Task instructions: The lines to extract begin at the one containing "Identify the document" and run to the end of the listing; set them down exactly and alone.

Records for the task:

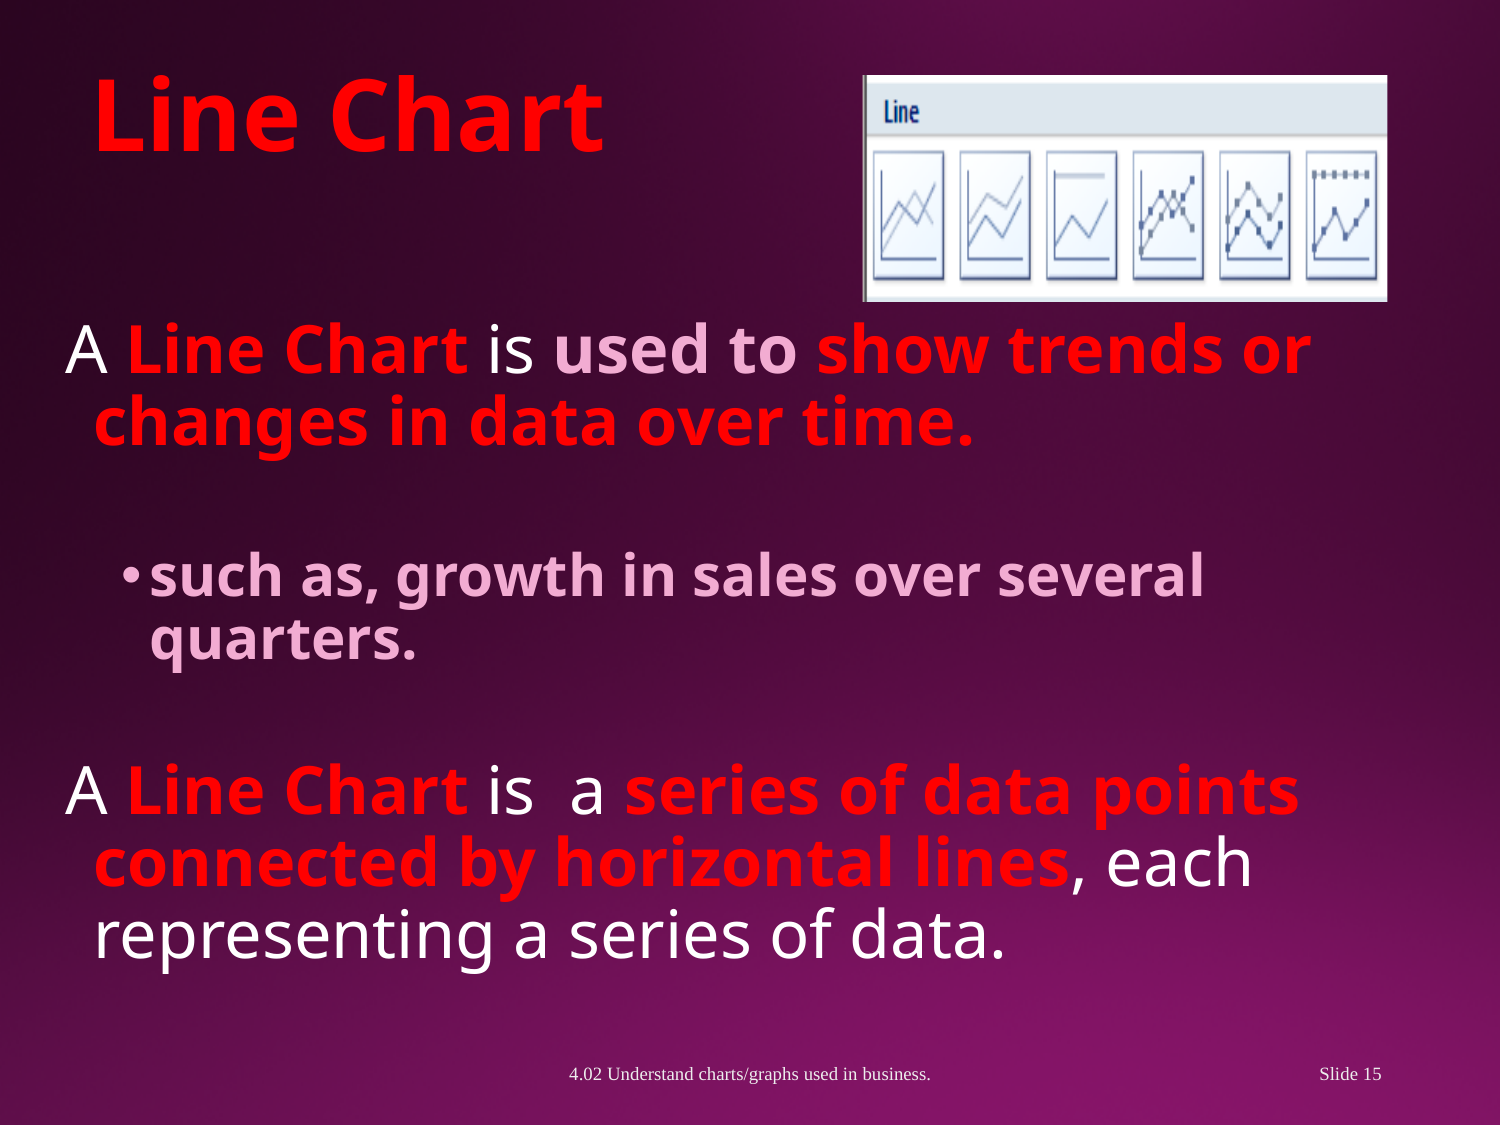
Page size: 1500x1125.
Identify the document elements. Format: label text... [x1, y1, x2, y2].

title Line Chart [75, 50, 1425, 188]
slide_number Slide 15 [1059, 1042, 1397, 1103]
list A Line Chart is used to show trends or changes in data over time. such as, growth in sales over several quarters. A Line Chart is a series of data points connected by horizontal lines, each representing a series of data. [50, 212, 1388, 1025]
footer 4.02 Understand charts/graphs used in business. [496, 1042, 1004, 1103]
picture [0, 0, 1500, 1125]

Task output:
Identify the document elements. Format: label text... [x1, y1, x2, y2].

title Line Chart [75, 50, 1425, 188]
slide_number Slide 15 [1059, 1042, 1397, 1103]
list A Line Chart is used to show trends or changes in data over time. such as, growth in sales over several quarters. A Line Chart is a series of data points connected by horizontal lines, each representing a series of data. [50, 212, 1388, 1025]
footer 4.02 Understand charts/graphs used in business. [496, 1042, 1004, 1103]
picture [0, 0, 1500, 1125]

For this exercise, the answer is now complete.